Closed dgg32 closed 5 years ago
Thank you for using DFAST.
Are you working on draft genomes obtained from short reads?
Bacterial genomes usually harbors multiple copies of rRNAs. Genome assembly from short reads often fails in reconstructing such repetitive regions, yielding collapsed or fragmented sequences. As a result, many of the rRNAs are found only partially at the ends of contigs.
By default, DFAST cleans up partially annotated features, so they are not reported in the final result.
To suppress this behavior, disable remove_partial_features
in the config file. See below.
FEATURE_ADJUSTMENT = {
"remove_partial_features": False, # <---- SET THIS TO False (default: True)
"remove_overlapping_features": True,
"feature_type_priority": ["assembly_gap", "CRISPR", ("tmRNA", "tRNA", "rRNA"), "CDS"],
"merge_cds": False,
"tool_type_priority": {"MGA": 0, "Prodigal": 1},
}
Hi thank you for the quick reply. Yes, it is a miseq sequenced genome.
And your suggested fix works. Now I get both the 23S and 16S. Thank you.
But they are apparently not "partial". The 16S is 1496 bases long and the 23S 2089 bases long. At least, it looks like the 16S represents very much the full length sequence. And barrnap doesn't say the 16S is partial either. So why dfast determines they are partial please?

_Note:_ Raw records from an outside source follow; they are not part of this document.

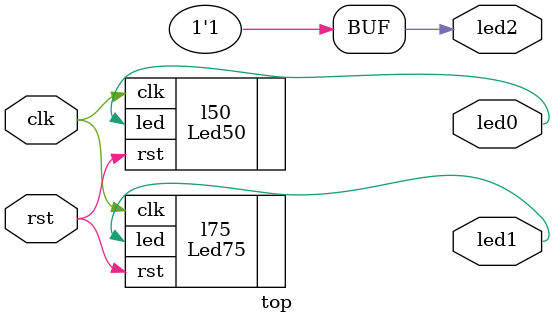
<source format=v>
`timescale 1ns / 1ps


module top(
    input clk, rst,
    output led0, led1, led2
    );

    Led50 l50 (.clk(clk), .rst(rst), .led(led0));
    Led75 l75 (.clk(clk), .rst(rst), .led(led1));
    or (led2, 1'b1, 1'b1);
endmodule

</source>
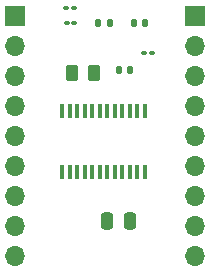
<source format=gbr>
%TF.GenerationSoftware,KiCad,Pcbnew,8.0.2-8.0.2-0~ubuntu22.04.1*%
%TF.CreationDate,2024-06-02T15:46:05+09:00*%
%TF.ProjectId,TB6211_ver2,54423632-3131-45f7-9665-72322e6b6963,rev?*%
%TF.SameCoordinates,Original*%
%TF.FileFunction,Soldermask,Top*%
%TF.FilePolarity,Negative*%
%FSLAX46Y46*%
G04 Gerber Fmt 4.6, Leading zero omitted, Abs format (unit mm)*
G04 Created by KiCad (PCBNEW 8.0.2-8.0.2-0~ubuntu22.04.1) date 2024-06-02 15:46:05*
%MOMM*%
%LPD*%
G01*
G04 APERTURE LIST*
G04 Aperture macros list*
%AMRoundRect*
0 Rectangle with rounded corners*
0 $1 Rounding radius*
0 $2 $3 $4 $5 $6 $7 $8 $9 X,Y pos of 4 corners*
0 Add a 4 corners polygon primitive as box body*
4,1,4,$2,$3,$4,$5,$6,$7,$8,$9,$2,$3,0*
0 Add four circle primitives for the rounded corners*
1,1,$1+$1,$2,$3*
1,1,$1+$1,$4,$5*
1,1,$1+$1,$6,$7*
1,1,$1+$1,$8,$9*
0 Add four rect primitives between the rounded corners*
20,1,$1+$1,$2,$3,$4,$5,0*
20,1,$1+$1,$4,$5,$6,$7,0*
20,1,$1+$1,$6,$7,$8,$9,0*
20,1,$1+$1,$8,$9,$2,$3,0*%
G04 Aperture macros list end*
%ADD10R,0.400000X1.200000*%
%ADD11RoundRect,0.250000X-0.262500X-0.450000X0.262500X-0.450000X0.262500X0.450000X-0.262500X0.450000X0*%
%ADD12RoundRect,0.250000X-0.250000X-0.475000X0.250000X-0.475000X0.250000X0.475000X-0.250000X0.475000X0*%
%ADD13R,1.700000X1.700000*%
%ADD14O,1.700000X1.700000*%
%ADD15RoundRect,0.140000X-0.140000X-0.170000X0.140000X-0.170000X0.140000X0.170000X-0.140000X0.170000X0*%
%ADD16RoundRect,0.100000X-0.130000X-0.100000X0.130000X-0.100000X0.130000X0.100000X-0.130000X0.100000X0*%
%ADD17RoundRect,0.100000X0.130000X0.100000X-0.130000X0.100000X-0.130000X-0.100000X0.130000X-0.100000X0*%
G04 APERTURE END LIST*
D10*
%TO.C,U1*%
X125507500Y-80900000D03*
X126142500Y-80900000D03*
X126777500Y-80900000D03*
X127412500Y-80900000D03*
X128047500Y-80900000D03*
X128682500Y-80900000D03*
X129317500Y-80900000D03*
X129952500Y-80900000D03*
X130587500Y-80900000D03*
X131222500Y-80900000D03*
X131857500Y-80900000D03*
X132492500Y-80900000D03*
X132492500Y-86100000D03*
X131857500Y-86100000D03*
X131222500Y-86100000D03*
X130587500Y-86100000D03*
X129952500Y-86100000D03*
X129317500Y-86100000D03*
X128682500Y-86100000D03*
X128047500Y-86100000D03*
X127412500Y-86100000D03*
X126777500Y-86100000D03*
X126142500Y-86100000D03*
X125507500Y-86100000D03*
%TD*%
D11*
%TO.C,R1*%
X126337500Y-77750000D03*
X128162500Y-77750000D03*
%TD*%
D12*
%TO.C,J1*%
X129300000Y-90250000D03*
X131200000Y-90250000D03*
%TD*%
D13*
%TO.C,Conn2*%
X136750000Y-72930000D03*
D14*
X136750000Y-75470000D03*
X136750000Y-78010000D03*
X136750000Y-80550000D03*
X136750000Y-83090000D03*
X136750000Y-85630000D03*
X136750000Y-88170000D03*
X136750000Y-90710000D03*
X136750000Y-93250000D03*
%TD*%
D13*
%TO.C,Conn1*%
X121500000Y-72920000D03*
D14*
X121500000Y-75460000D03*
X121500000Y-78000000D03*
X121500000Y-80540000D03*
X121500000Y-83080000D03*
X121500000Y-85620000D03*
X121500000Y-88160000D03*
X121500000Y-90700000D03*
X121500000Y-93240000D03*
%TD*%
D15*
%TO.C,C6*%
X130270000Y-77500000D03*
X131230000Y-77500000D03*
%TD*%
D16*
%TO.C,C5*%
X125835000Y-72250000D03*
X126475000Y-72250000D03*
%TD*%
D15*
%TO.C,C4*%
X131540000Y-73500000D03*
X132500000Y-73500000D03*
%TD*%
D16*
%TO.C,C3*%
X132430000Y-76000000D03*
X133070000Y-76000000D03*
%TD*%
D15*
%TO.C,C2*%
X128540000Y-73500000D03*
X129500000Y-73500000D03*
%TD*%
D17*
%TO.C,C1*%
X126500000Y-73500000D03*
X125860000Y-73500000D03*
%TD*%
M02*

</source>
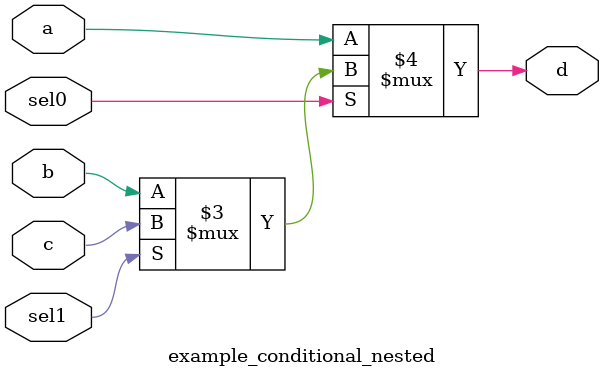
<source format=v>
module full_adder (input  a    , 
                   input  b    , 
                   input  cin  , 
                   output sum  , 
                   output cout);
assign sum  = a ^ b ^ cin                    ;
assign cout = (a & b) | (a & cin) | (b & cin); 
endmodule

//An Example of Using Wire and Reg Date Types
module example_wire_reg (input      a , 
                         input      b , 
                         output     c , 
                         output reg d );
wire e; 
reg  f; 

assign e  = a & b ;  //e must be a wire
always @(a, b) begin 
  f <= a | b;        //f must be a reg
end 

assign c  = e & f ;  //c output is in a default wire
always @(e, f) begin 
  d <= e | f;        //d output must be a reg
end 
endmodule

module example_equ_inequ();
wire a, b, sel; 
reg  c, d     ;
always @(a, b, sel) begin
  if (sel) begin
    c <= a;
  end else begin
    c <= b;
  end
end

always @(a, b, sel) begin
  if (~sel) begin
    d <= a;
  end else begin
    d <= b;
  end
end
endmodule

module example_logic_op();
//--- Bit-Wise Logic Design Code---//
reg  [3:0] a,b;
wire [3:0] c = a & b   ; // AND
wire [3:0] d = a | b   ; // OR
wire [3:0] e = a ^ b   ; // XOR
wire [3:0] f = ~(a & b); // NAND
wire [3:0] g = ~(a | b); // NOR

//--- Testbench ---//
initial begin
  a = 4'b1010; 
  b = 4'b0101;
  #10;
  $display ("Outputs c=%b, d=%b, e=%b, f=%b, g=%b 
      with Inputs a=%b, b=%b", c, d, e, f, g, a, b);
/* Printed log: # Outputs c=0000, d=1111, e=1111, 
f=1111, g=0000 with Inputs a=1010, b=0101 */
  
  a = 4'b1100; 
  b = 4'b1101;
  #10;   
  $display ("Outputs c=%b, d=%b, e=%b, f=%b, g=%b 
      with Inputs a=%b, b=%b", c, d, e, f, g, a, b);   
/* Printed log: # Outputs c=1100, d=1101, e=0001, 
f=0011, g=0010 with Inputs a=1100, b=1101 */
end
endmodule

module example1_reduction ();
//--- Reduction on Multi-Bit Signals Design Code---//
reg [3:0] a;
wire b = &a ;   // Reduction AND
wire c = |a ;   // Reduction OR
wire d = ^a ;   // Reduction XOR
wire e = ~&a;   // NOT Reduction AND
wire f = ~|a;   // NOT Reduction OR

//--- Testbench ---//
initial begin
  a = 4'b1010; 
  #10;
  $display ("Outputs b=%b, c=%b, d=%b, e=%b, f=%b, 
             with Input a=%b", b, c, d, e, f, a);
/*Printed log: # Outputs b=0, c=1, d=0, e=1, f=0, 
with Input a=1010*/
  
  a = 4'b1100; 
  #10;
  $display ("Outputs b=%b, c=%b, d=%b, e=%b, f=%b, 
             with Input a=%b", b, c, d, e, f, a);
/*Printed log: # Outputs b=0, c=1, d=0, e=1, f=0, 
with Input a=1100*/

  a = 4'b1111; 
  #10;
  $display ("Outputs b=%b, c=%b, d=%b, e=%b, f=%b, 
             with Input a=%b", b, c, d, e, f, a);
/*Printed log: # Outputs b=1, c=1, d=0, e=0, f=0, 
with Input a=1111*/

  a = 4'b0000; 
  #10;
  $display ("Outputs b=%b, c=%b, d=%b, e=%b, f=%b, 
              with Input a=%b", b, c, d, e, f, a);
/*Printed log: # Outputs b=0, c=0, d=0, e=1, f=1, 
with Input a=0000*/
end
endmodule

module example2_reduction ();
//--- Reduction on Multi-Bit Signals Design Code---//
reg [31:0] a,b; 
reg        c,d; 
always @(a) begin
  if(~|a) begin // Will be true when all bits are zeros
    c <= 1'b1; 
  end else begin
    c <= 1'b0; 
  end
end

always @(b) begin
  if(&b) begin  // Will be true when all bits are ones
    d <= 1'b1; 
  end else begin
    d <= 1'b0;
  end
end

//--- Testbench ---//
initial begin
  a = 32'h0; 
  b = 32'hffff_ffff;
  #10;
  $display ("Outputs c=%b, d=%b, with Inputs a=%h, b=%h", 
             c, d, a, b);
/*Printed log: # Outputs c=1, d=1, 
with Inputs a=00000000, b=ffffffff*/

  a = 32'h0123_4567; 
  b = 32'h89ab_cdef;
  #10;
  $display ("Outputs c=%b, d=%b, with Inputs a=%h, b=%h", 
             c, d, a, b);
/*Printed log: # Outputs c=0, d=0, 
with Inputs a=01234567, b=89abcdef*/
end
endmodule

module gr_lt ();
wire a, b;
always @(*) begin
//Greater than 4'h0 AND less than 4'h8
if(a>4'h0 & a<4'h8 );

//Greater than or equal to 4'h0 AND 
//less than or equal to 4'h8 
if(a>=4'h0 & a<=4'h8 ); 

//Signal "a" less than 4'ha OR signal "b" less than 4'hb
if(a<4'ha | b<4'hb); 
end
endmodule

module example_concatenation ();
//--- Concatenation Design Code---//
reg  [7 :0] a ; 
reg  [15:0] b ;  
reg  [7 :0] c ;  
wire [31:0] vec1 = {a, b, c}        ;
wire [15:0] vec2 = {b[7:0], b[15:8]};
wire [15:0] vec3 = {2{a}}           ; 

wire [9:0]  vec4 = {{2{1'b0}}, a}   ;
wire [9:0]  vec5 = {a, {2{1'b0}}}   ;

//--- Testbench ---//
initial begin
  a = 8'h12   ; 
  b = 16'h3456;
  c = 8'h78   ; 
  #10;
  $display ("Outputs vec1=%h, vec2=%h, vec3=%h, vec4=%h,
            vec5=%h, with Inputs a=%h, b=%h, c=%h", 
            vec1, vec2, vec3, vec4, vec5, a, b, c);
/* Printed log: Outputs vec1=12345678, vec2=5634, vec3=1212, 
vec4=012, vec5=048 with Inputs a=12, b=3456, c=78 */
end
endmodule

module example_con_mul ();
//--- Concatenation Design Code---//
reg  [7 :0] r,g,b ; 
wire [15:0] rx32 = {3'b0, r, 5'b0};
wire [15:0] gx64 = {2'b0, g, 6'b0};
wire [15:0] bx8  = {5'b0, b, 3'b0}; 

//--- Testbench ---//
initial begin
  r = 8'h12; 
  g = 8'h34;
  b = 8'h56; 
  #10;
  $display ("Outputs rx32=%h, gx64=%h, bx8=%h with Inputs 
            r=%h, g=%h, b=%h", rx32, gx64, bx8, r, g, b);
/*Printed log: Outputs rx32=0240, gx64=0d00, bx8=02b0,  
with Inputs r=12, g=34, b=56 */
end
endmodule

module example_shift ();  
//--- Logical Shift Design Code---//
reg  [3:0] a;
wire [3:0] lls2 = a<<2;
wire [3:0] lrs2 = a>>2;

//--- Testbench ---//
initial begin
  a  = 4'h1; 
  #10;
  $display ("Outputs lls2=%b, lrs2=%b 
             with Input a=%b", lls2, lrs2, a);
/* Printed log: # Outputs lls2=0100, lrs2=0000 
                  with Input a=0001 */
end
endmodule

//a) A 2-to1 Multiplexer Using Conditional Assignment
module example_conditional_mux (input  sel, a, b,
                                output c        ); 
assign c = ~sel ? a: b;   
endmodule

//b) A Tri-State Buffer Using Conditional Assignment
module example_conditional_tri (input        en ,
                                input  [1:0] a  ,
                                output [1:0] b  );
assign b = en ? a : 2'bzz ;  
endmodule

//c) A Latch Using Conditional Assignment
module example_conditional_latch (input  en, d ,
                                  output q     );
assign q = en ? d : q ;  
endmodule

//d) A 2-Stage Multiplexer Using Conditional Assignment
module example_conditional_nested (input  sel0, sel1,
                                   input  a,  b,  c,
                                   output d        );
assign d = ~sel0 ? a : 
               ~sel1 ? b: c ;  
endmodule



</source>
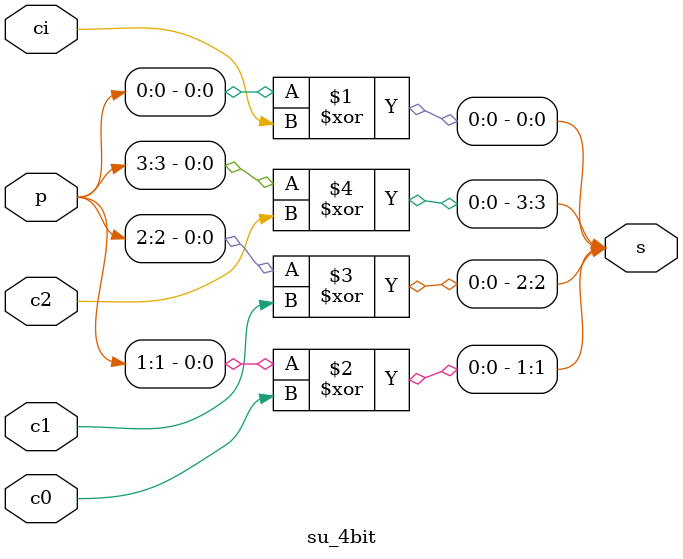
<source format=v>
module su_4bit
(
	input [3:0] p, 
	input c2, c1, c0, ci,
	output [3:0] s	
);
assign s[0] = p[0] ^ ci;
assign s[1] = p[1] ^ c0;
assign s[2] = p[2] ^ c1;
assign s[3] = p[3] ^ c2;
//assign s = p ^ c;
endmodule
</source>
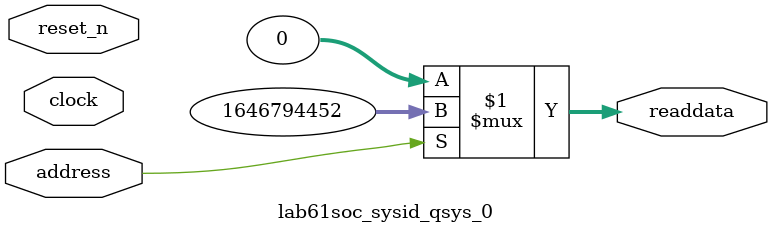
<source format=v>



// synthesis translate_off
`timescale 1ns / 1ps
// synthesis translate_on

// turn off superfluous verilog processor warnings 
// altera message_level Level1 
// altera message_off 10034 10035 10036 10037 10230 10240 10030 

module lab61soc_sysid_qsys_0 (
               // inputs:
                address,
                clock,
                reset_n,

               // outputs:
                readdata
             )
;

  output  [ 31: 0] readdata;
  input            address;
  input            clock;
  input            reset_n;

  wire    [ 31: 0] readdata;
  //control_slave, which is an e_avalon_slave
  assign readdata = address ? 1646794452 : 0;

endmodule



</source>
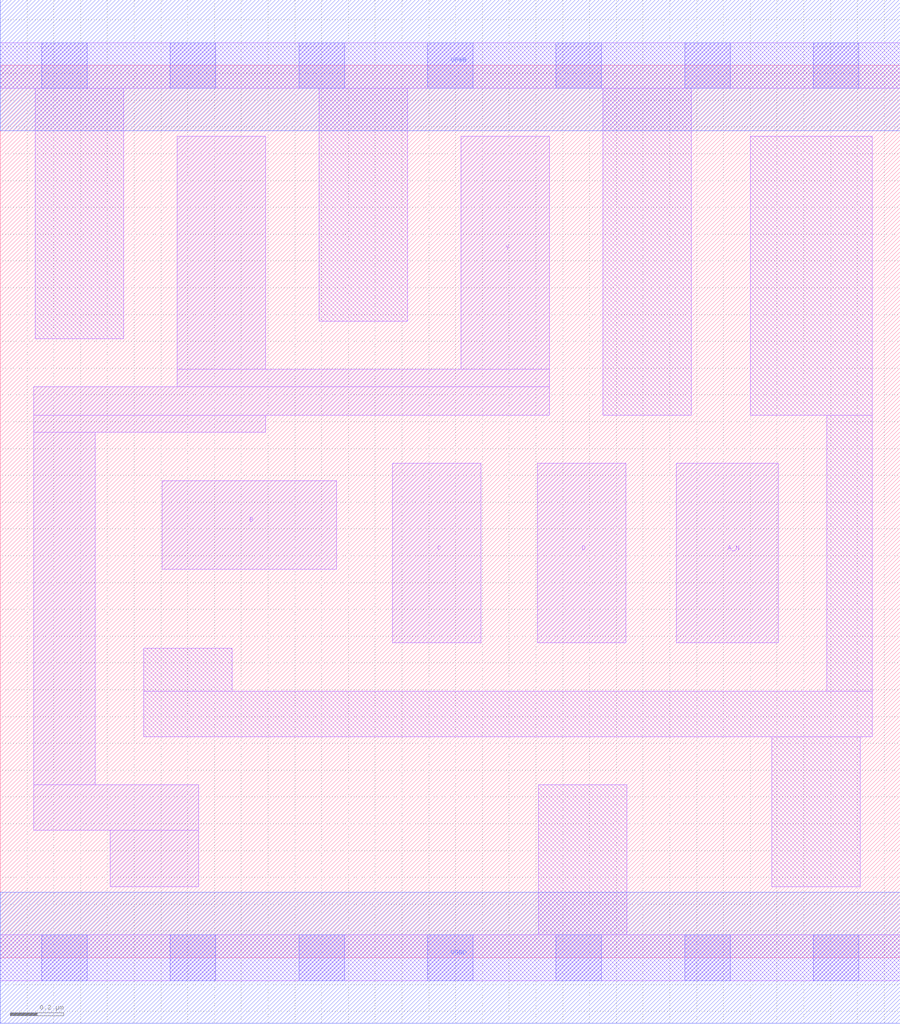
<source format=lef>
# Copyright 2020 The SkyWater PDK Authors
#
# Licensed under the Apache License, Version 2.0 (the "License");
# you may not use this file except in compliance with the License.
# You may obtain a copy of the License at
#
#     https://www.apache.org/licenses/LICENSE-2.0
#
# Unless required by applicable law or agreed to in writing, software
# distributed under the License is distributed on an "AS IS" BASIS,
# WITHOUT WARRANTIES OR CONDITIONS OF ANY KIND, either express or implied.
# See the License for the specific language governing permissions and
# limitations under the License.
#
# SPDX-License-Identifier: Apache-2.0

VERSION 5.7 ;
  NOWIREEXTENSIONATPIN ON ;
  DIVIDERCHAR "/" ;
  BUSBITCHARS "[]" ;
UNITS
  DATABASE MICRONS 200 ;
END UNITS
MACRO sky130_fd_sc_lp__nand4b_lp
  CLASS CORE ;
  FOREIGN sky130_fd_sc_lp__nand4b_lp ;
  ORIGIN  0.000000  0.000000 ;
  SIZE  3.360000 BY  3.330000 ;
  SYMMETRY X Y R90 ;
  SITE unit ;
  PIN A_N
    ANTENNAGATEAREA  0.376000 ;
    DIRECTION INPUT ;
    USE SIGNAL ;
    PORT
      LAYER li1 ;
        RECT 2.525000 1.175000 2.905000 1.845000 ;
    END
  END A_N
  PIN B
    ANTENNAGATEAREA  0.313000 ;
    DIRECTION INPUT ;
    USE SIGNAL ;
    PORT
      LAYER li1 ;
        RECT 0.605000 1.450000 1.255000 1.780000 ;
    END
  END B
  PIN C
    ANTENNAGATEAREA  0.313000 ;
    DIRECTION INPUT ;
    USE SIGNAL ;
    PORT
      LAYER li1 ;
        RECT 1.465000 1.175000 1.795000 1.845000 ;
    END
  END C
  PIN D
    ANTENNAGATEAREA  0.313000 ;
    DIRECTION INPUT ;
    USE SIGNAL ;
    PORT
      LAYER li1 ;
        RECT 2.005000 1.175000 2.335000 1.845000 ;
    END
  END D
  PIN Y
    ANTENNADIFFAREA  0.679700 ;
    DIRECTION OUTPUT ;
    USE SIGNAL ;
    PORT
      LAYER li1 ;
        RECT 0.125000 0.475000 0.740000 0.645000 ;
        RECT 0.125000 0.645000 0.355000 1.960000 ;
        RECT 0.125000 1.960000 0.990000 2.025000 ;
        RECT 0.125000 2.025000 2.050000 2.130000 ;
        RECT 0.410000 0.265000 0.740000 0.475000 ;
        RECT 0.660000 2.130000 2.050000 2.195000 ;
        RECT 0.660000 2.195000 0.990000 3.065000 ;
        RECT 1.720000 2.195000 2.050000 3.065000 ;
    END
  END Y
  PIN VGND
    DIRECTION INOUT ;
    USE GROUND ;
    PORT
      LAYER met1 ;
        RECT 0.000000 -0.245000 3.360000 0.245000 ;
    END
  END VGND
  PIN VPWR
    DIRECTION INOUT ;
    USE POWER ;
    PORT
      LAYER met1 ;
        RECT 0.000000 3.085000 3.360000 3.575000 ;
    END
  END VPWR
  OBS
    LAYER li1 ;
      RECT 0.000000 -0.085000 3.360000 0.085000 ;
      RECT 0.000000  3.245000 3.360000 3.415000 ;
      RECT 0.130000  2.310000 0.460000 3.245000 ;
      RECT 0.535000  0.825000 3.255000 0.995000 ;
      RECT 0.535000  0.995000 0.865000 1.155000 ;
      RECT 1.190000  2.375000 1.520000 3.245000 ;
      RECT 2.010000  0.085000 2.340000 0.645000 ;
      RECT 2.250000  2.025000 2.580000 3.245000 ;
      RECT 2.800000  2.025000 3.255000 3.065000 ;
      RECT 2.880000  0.265000 3.210000 0.825000 ;
      RECT 3.085000  0.995000 3.255000 2.025000 ;
    LAYER mcon ;
      RECT 0.155000 -0.085000 0.325000 0.085000 ;
      RECT 0.155000  3.245000 0.325000 3.415000 ;
      RECT 0.635000 -0.085000 0.805000 0.085000 ;
      RECT 0.635000  3.245000 0.805000 3.415000 ;
      RECT 1.115000 -0.085000 1.285000 0.085000 ;
      RECT 1.115000  3.245000 1.285000 3.415000 ;
      RECT 1.595000 -0.085000 1.765000 0.085000 ;
      RECT 1.595000  3.245000 1.765000 3.415000 ;
      RECT 2.075000 -0.085000 2.245000 0.085000 ;
      RECT 2.075000  3.245000 2.245000 3.415000 ;
      RECT 2.555000 -0.085000 2.725000 0.085000 ;
      RECT 2.555000  3.245000 2.725000 3.415000 ;
      RECT 3.035000 -0.085000 3.205000 0.085000 ;
      RECT 3.035000  3.245000 3.205000 3.415000 ;
  END
END sky130_fd_sc_lp__nand4b_lp
END LIBRARY

</source>
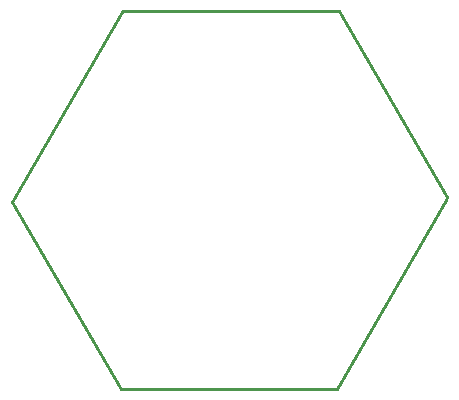
<source format=gm1>
G04*
G04 #@! TF.GenerationSoftware,Altium Limited,Altium Designer,21.9.1 (22)*
G04*
G04 Layer_Color=16711935*
%FSLAX44Y44*%
%MOMM*%
G71*
G04*
G04 #@! TF.SameCoordinates,043B7ADD-777D-4B4F-A2BF-0A1D89707C51*
G04*
G04*
G04 #@! TF.FilePolarity,Positive*
G04*
G01*
G75*
%ADD15C,0.2540*%
D15*
X843635Y479812D02*
X936135Y640027D01*
X660648Y480000D02*
X843635D01*
X936135Y640027D02*
X936650Y641950D01*
X661660Y798782D02*
X662878Y800000D01*
X569130Y638514D02*
X661660Y798782D01*
X662878Y800000D02*
X845400D01*
X569130Y638514D02*
X660648Y480000D01*
X845400Y800000D02*
X936650Y641950D01*
M02*

</source>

Thank you for your feedback. Would it be possible to send the log file and the barrnap result, which will be generated when run in the debug mode ("structural/Barrnap.txt" in the result directory).
Please send them to dfast@nig.ac.jp I'm going to check them.
Barrnap.txt Here it is. Thank you for reviewing!
Hello.
I am using dfast for genome annotation and notice that dfast reports no rRNA for most of genomes. barrnap has been run separately and in debug mode, in both cases it found one 23S and one 16S. But in the dfast run, none of them is reported.